Inspirador de los demás renacimientos europeos, este de Italia auspiciado hasta por los mismísimos papas y demás príncipes, eclesiales y mundanos, es un querer mirar hacia otro lado, hacia las pasadas bellezas y grandezas de la antigüedad, cuando entonces el mundo parecía desmoronárseles tras la caída de Constantinopla. Lo que entendemos por Renacimiento, en realidad es el redescubrimiento, y la imitación de la antigüedad clásica de Grecia y de Roma, tomadas como modelos culturales para todas las manifestaciones del conocimiento humano, no sólo las artes plásticas, aunque estas contribuyeron a extenderlo. Si observamos bien las pinturas de este tiempo, a pesar de la diversidad de temas y de su carácter formal, son también otra expresión del humanismo renacentista, del descubrimiento de que el ser humano es la medida de todas las cosas de este mundo, renovando las bellas artes, como podemos comprobar en la sala de Filippo Lippi, con obras tanto de él como de su hijo Filipino, fruto de las relaciones de este fraile pintor, nada beato sino más bien pecador, con la monja Lucrezia Buti, modelo de alguna de sus madonnas, bellísima en su “Virgen con el Niño y dos ángeles”, una de las supremas joyas de la Galleria, que además de hacernos comprender su amor por tan bella esposa de Cristo, anticipa al mejor Botticelli y hasta los fondos paisajísticos de Leonardo. 

La guía se pone muy solemne para decirnos que “sin demerito de los artistas precedentes, como florentina más que como guía, me permito afirmar que venir a los Uffizzi es venir a ver a Boticcelli. Así que síganme a su sala”. Efectivamente el gran salón con las obras del nombrado custodia algunas de las obras clave del Renacimiento, correspondientes a las últimas décadas del Quattrocento.
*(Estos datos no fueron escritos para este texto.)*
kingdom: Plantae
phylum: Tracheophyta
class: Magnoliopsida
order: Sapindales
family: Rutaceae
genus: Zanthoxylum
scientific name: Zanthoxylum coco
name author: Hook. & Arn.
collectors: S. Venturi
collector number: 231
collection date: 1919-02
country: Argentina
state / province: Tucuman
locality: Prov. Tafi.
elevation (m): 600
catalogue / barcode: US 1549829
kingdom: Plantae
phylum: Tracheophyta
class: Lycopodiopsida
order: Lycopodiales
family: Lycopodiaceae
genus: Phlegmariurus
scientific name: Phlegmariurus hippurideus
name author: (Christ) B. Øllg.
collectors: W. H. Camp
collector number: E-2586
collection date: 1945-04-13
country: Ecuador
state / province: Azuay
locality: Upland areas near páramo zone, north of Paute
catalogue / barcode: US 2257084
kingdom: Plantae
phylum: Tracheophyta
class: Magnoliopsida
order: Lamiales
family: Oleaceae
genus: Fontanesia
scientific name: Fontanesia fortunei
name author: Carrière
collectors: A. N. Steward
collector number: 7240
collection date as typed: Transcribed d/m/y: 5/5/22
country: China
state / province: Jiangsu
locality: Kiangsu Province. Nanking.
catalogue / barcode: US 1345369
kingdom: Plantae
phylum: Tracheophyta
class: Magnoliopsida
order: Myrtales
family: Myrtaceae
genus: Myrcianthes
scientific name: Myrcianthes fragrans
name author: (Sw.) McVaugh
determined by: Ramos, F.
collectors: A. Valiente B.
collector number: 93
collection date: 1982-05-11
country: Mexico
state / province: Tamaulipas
Entre ellas destacan quince obras de Sandro Botticelli, por supuesto su “Primavera” y el más divulgado de sus cuadros: “El nacimiento de Venus”. Las primeras pinturas paganizantes acordes con el clima cultural de la Florencia anterior a Savonarola, durante el gobierno de Lorenzo el Magnífico. 

Cuando anochece nos despedimos de Florencia admirando su puente viejo sobre el Arno.

… y damos nuestro último y emotivo adiós florentino a nuestro querido Bunelleschi, absorto en admirar como nosotros su magna cúpula del Duomo.

No lloramos al dejar de ver el sol de Florencia porque seguiremos viendo brillantes estrellas... Mañana (en ruta hacia Pavía y Milán) estaremos en Verona, cuna de Catulo y de Vitrubio, marca de Carlomagno, territorio del Sacro Imperio con Otón I, comuna popular, patrimonio de las familias Della Scala y Visconti antes de caer primero en las garras de Venecia y después en las de Austria hasta la unificación italiana, y actualmente nocturno objeto de deseo por causa de los afamados festivales en su coso romano.